Target Milestone:	---
Assigned To:	Orca Maintainers
QA Contact:	Orca Maintainers

URL:
Whiteboard:

Depends on:
Blocks:	404411

Reported:	2007-01-17 21:45 UTC by Rich Burridge
Modified:	2007-02-11 19:55 UTC

See Also:
GNOME target:	---
GNOME version:	---

Attachments
Orca debug output generated whilst reproducing this problem. (282.67 KB, text/plain) 2007-01-17 21:48 UTC, Rich Burridge		Details
New debug.out Orca output whilst crashing with new test case. (14.52 KB, application/x-gzip) 2007-02-05 23:03 UTC, Rich Burridge		Details
Orca debug.out for a "successful" crash recovery of an OOo document after an OOo Writer crash. (290.39 KB, text/plain) 2007-02-06 18:27 UTC, Rich Burridge		Details
Patch that I thought should have worked but didn't. (1.47 KB, patch) 2007-02-07 17:57 UTC, Rich Burridge	none	Details \| Review
Patch version of what I was describing :-) (4.02 KB, patch) 2007-02-07 19:26 UTC, Joanmarie Diggs (IRC: joanie)	none	Details \| Review
Revised patch based on Will's feedback (4.47 KB, patch) 2007-02-08 20:35 UTC, Joanmarie Diggs (IRC: joanie)	committed	Details \| Review
Orca debug output (at INFO level) during a crash of OOo Writer with latest patch applied. (31.51 KB, text/plain) 2007-02-08 23:08 UTC, Rich Burridge		Details

Description Rich Burridge 2007-01-17 21:45:45 UTC

Steps to reproduce:

1/ Start Orca
2/ Start OOo Calc or Writer and force it to crash. One way of doing
   this with OOo 2.0 Calc is to type Insert/Caps-Lock-f in a spread
   sheet cell.
3/ The OOo Start Error Recovery dialog comes up. Orca goes silent.
4/ If you hit Return to get it past that first Error recovery frame,
   the subsequent frames seem to be accessible.

Comment 1 Rich Burridge 2007-01-17 21:48:31 UTC

Created attachment 80550 [details]
Orca debug output generated whilst reproducing this problem.

See the start of the COMM FAILURES about line 1415.
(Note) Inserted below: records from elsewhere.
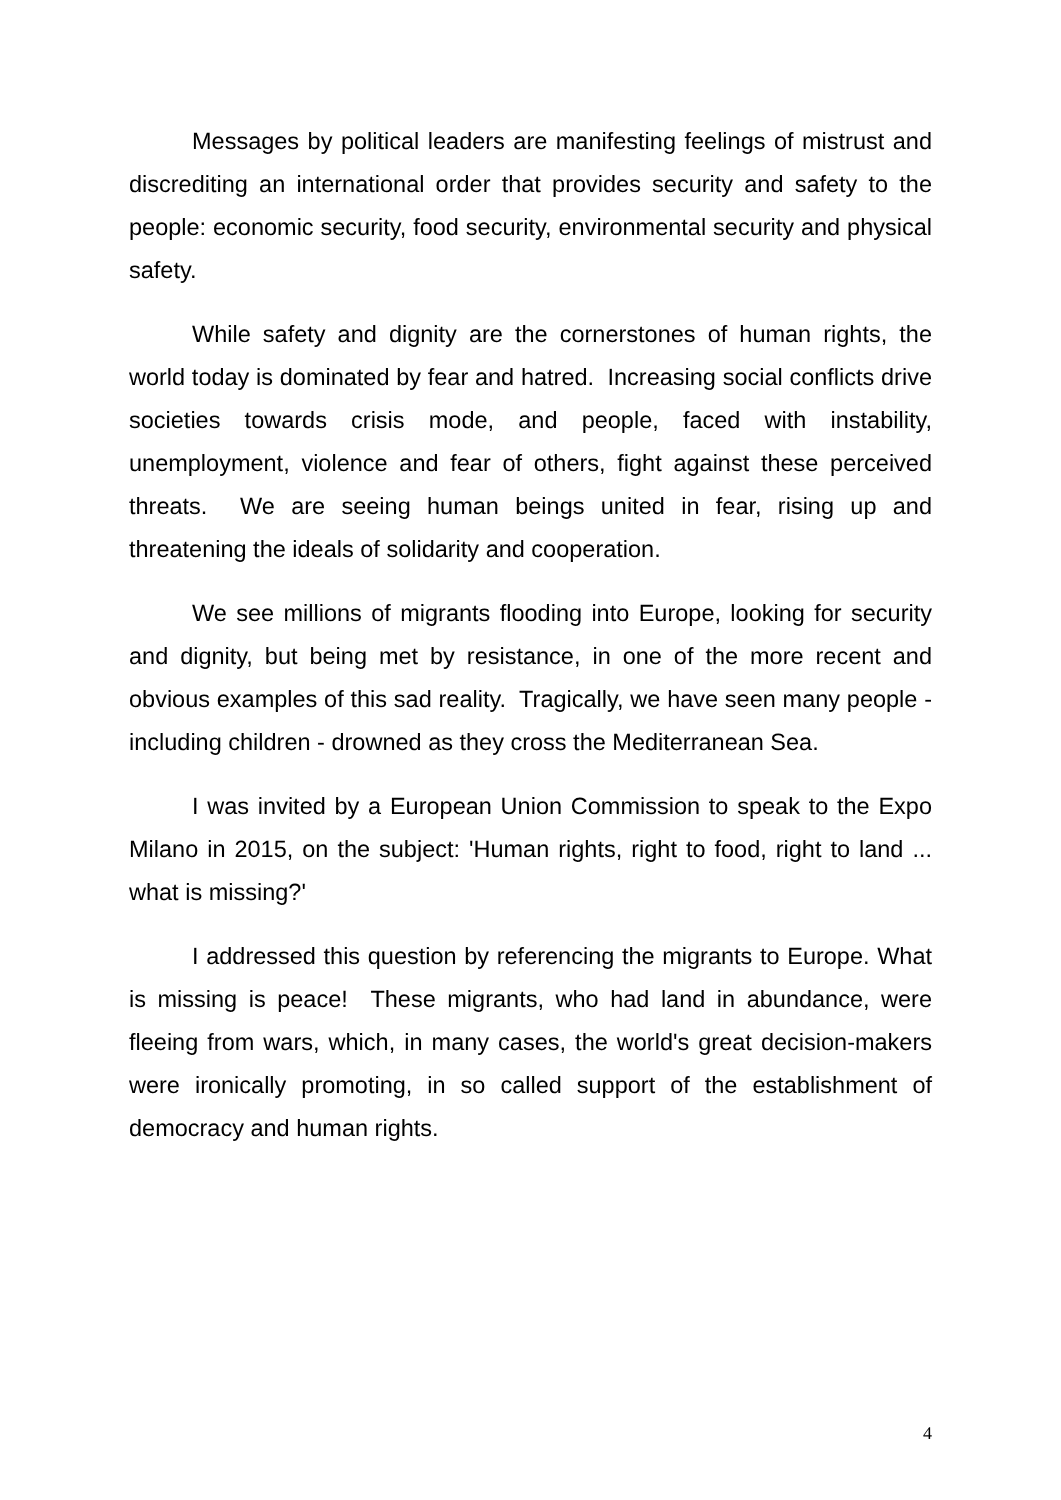Messages by political leaders are manifesting feelings of mistrust and discrediting an international order that provides security and safety to the people: economic security, food security, environmental security and physical safety.
While safety and dignity are the cornerstones of human rights, the world today is dominated by fear and hatred. Increasing social conflicts drive societies towards crisis mode, and people, faced with instability, unemployment, violence and fear of others, fight against these perceived threats. We are seeing human beings united in fear, rising up and threatening the ideals of solidarity and cooperation.
We see millions of migrants flooding into Europe, looking for security and dignity, but being met by resistance, in one of the more recent and obvious examples of this sad reality. Tragically, we have seen many people - including children - drowned as they cross the Mediterranean Sea.
I was invited by a European Union Commission to speak to the Expo Milano in 2015, on the subject: 'Human rights, right to food, right to land ... what is missing?'
I addressed this question by referencing the migrants to Europe. What is missing is peace! These migrants, who had land in abundance, were fleeing from wars, which, in many cases, the world's great decision-makers were ironically promoting, in so called support of the establishment of democracy and human rights.
4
This was all done under Ubuntu Edgy with OOo v2.0. If anybody
can think of a reliable way to get OOo v2.1 to go into error
recovery mode, I'll try to reproduce this under Ubuntu Feisty.
I'm pretty sure it'll be something similar.

Comment 2 Joanmarie Diggs (IRC: joanie) 2007-01-17 22:09:28 UTC

Hmmmm.... Do you happen to know if Bill's patch for bug #387960 made it into Feisty yet?  Prior to that patch, the stand-alone script you wrote for that bug would reliably crash OOo Writer 2.1 and send it into recovery mode.  

I'm afraid my laptop is patched and my Feisty desktop is being wiped as we speak.  If you have an Edgy box with OOo 2.1, your stand-alone script can be used to crash it....

Comment 3 Rich Burridge 2007-01-17 22:38:12 UTC

Good suggestion. Looks like it's been fixed though. I just ran the
script on my Feisty machine with OOo v2.1 Writer and it no crashee.

Comment 4 Rich Burridge 2007-02-05 19:42:43 UTC

This one is proving difficult to test as I no longer have a reliable 
way to crash OOo. Joanie, have you seen any new behaviour with the 
early builds of OOo v2.2 that might help here? ...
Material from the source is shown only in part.